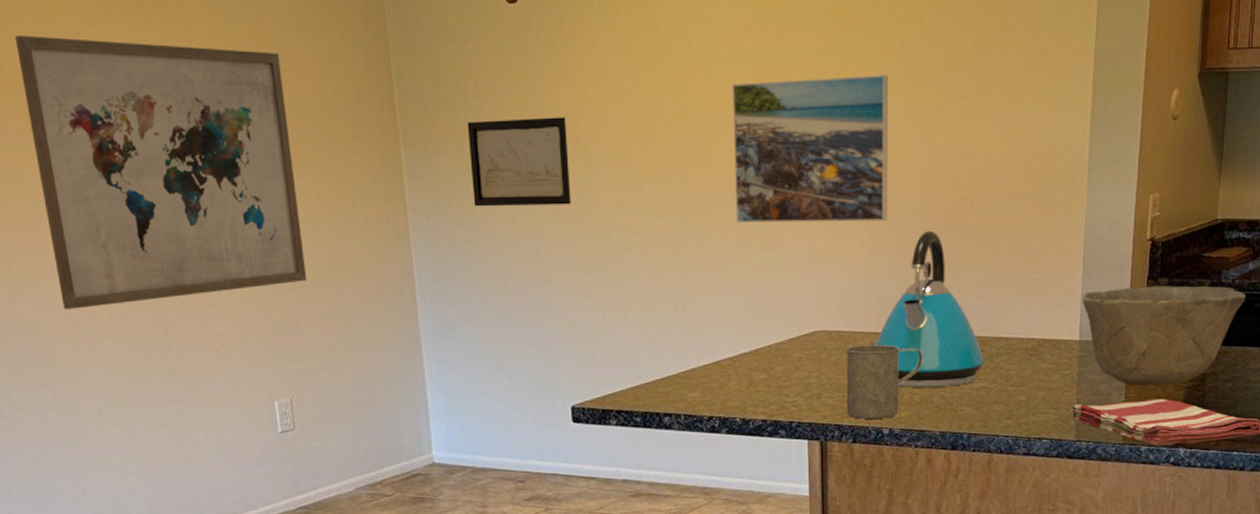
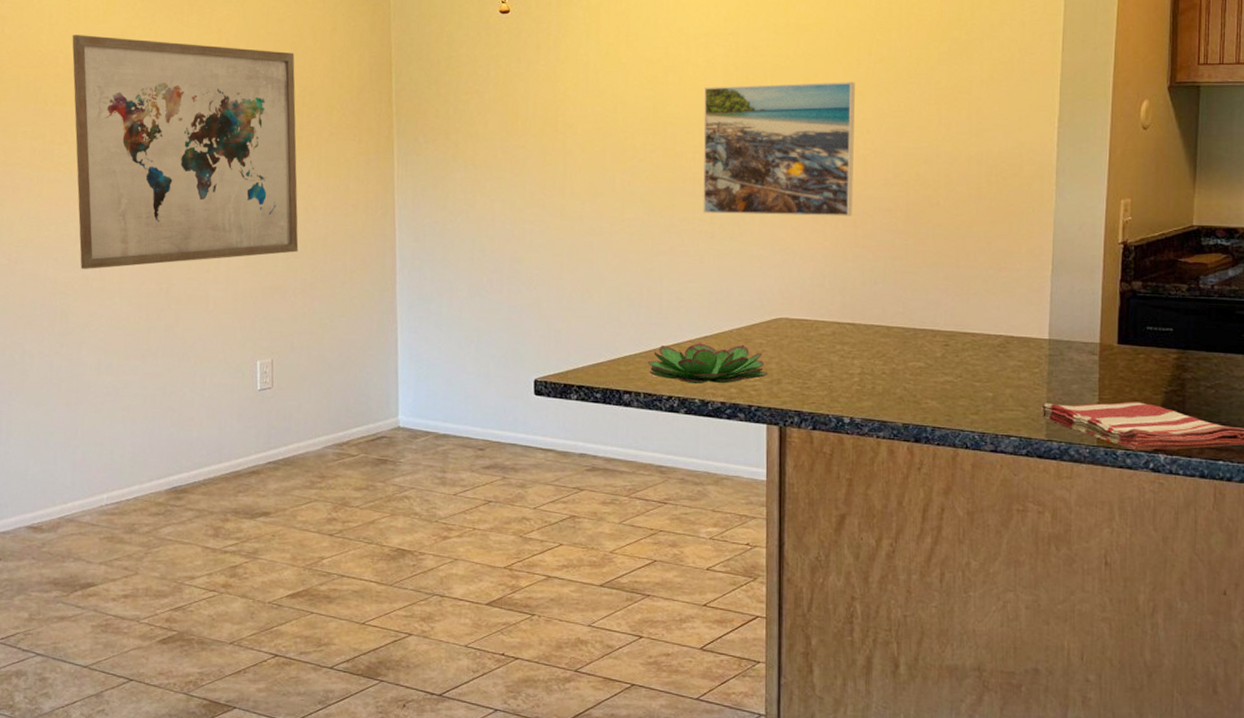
wall art: present [467,117,572,207] -> none [455,113,547,192]
succulent plant: none [686,360,808,403] -> present [647,343,769,384]
mug: present [846,345,923,419] -> none [806,334,886,407]
kettle: present [875,230,984,387] -> none [837,226,949,379]
bowl: present [1081,286,1246,386] -> none [1051,288,1226,389]

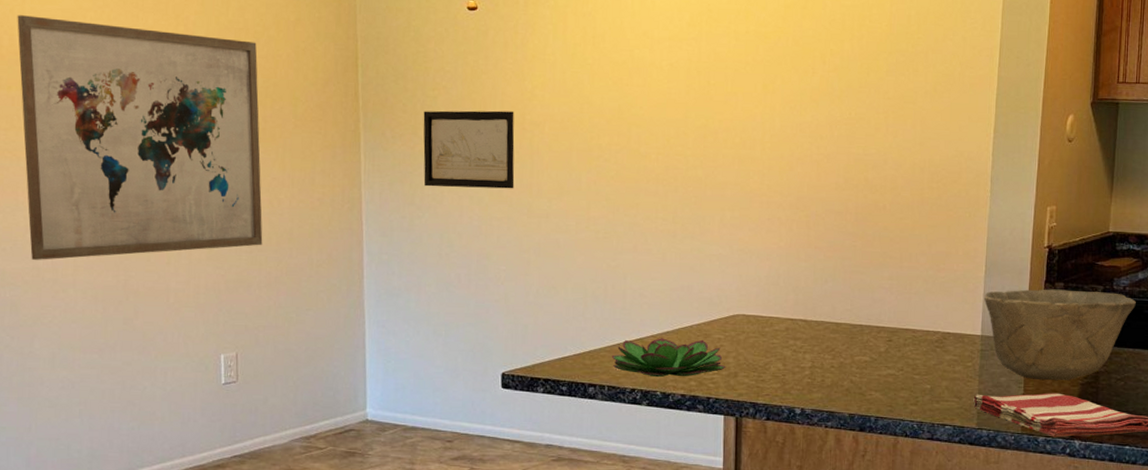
wall art: none [455,113,547,192] -> present [423,110,515,189]
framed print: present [703,82,855,217] -> none [665,89,810,218]
bowl: none [1051,288,1226,389] -> present [983,289,1136,381]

PROBLEM TO WORK ON: Write out all the data exactly, minus pictures.

EXERCISE OUTPUT:
wall art: present [467,117,572,207] -> none [455,113,547,192]
succulent plant: none [686,360,808,403] -> present [647,343,769,384]
mug: present [846,345,923,419] -> none [806,334,886,407]
kettle: present [875,230,984,387] -> none [837,226,949,379]
bowl: present [1081,286,1246,386] -> none [1051,288,1226,389]

wall art: none [455,113,547,192] -> present [423,110,515,189]
framed print: present [703,82,855,217] -> none [665,89,810,218]
bowl: none [1051,288,1226,389] -> present [983,289,1136,381]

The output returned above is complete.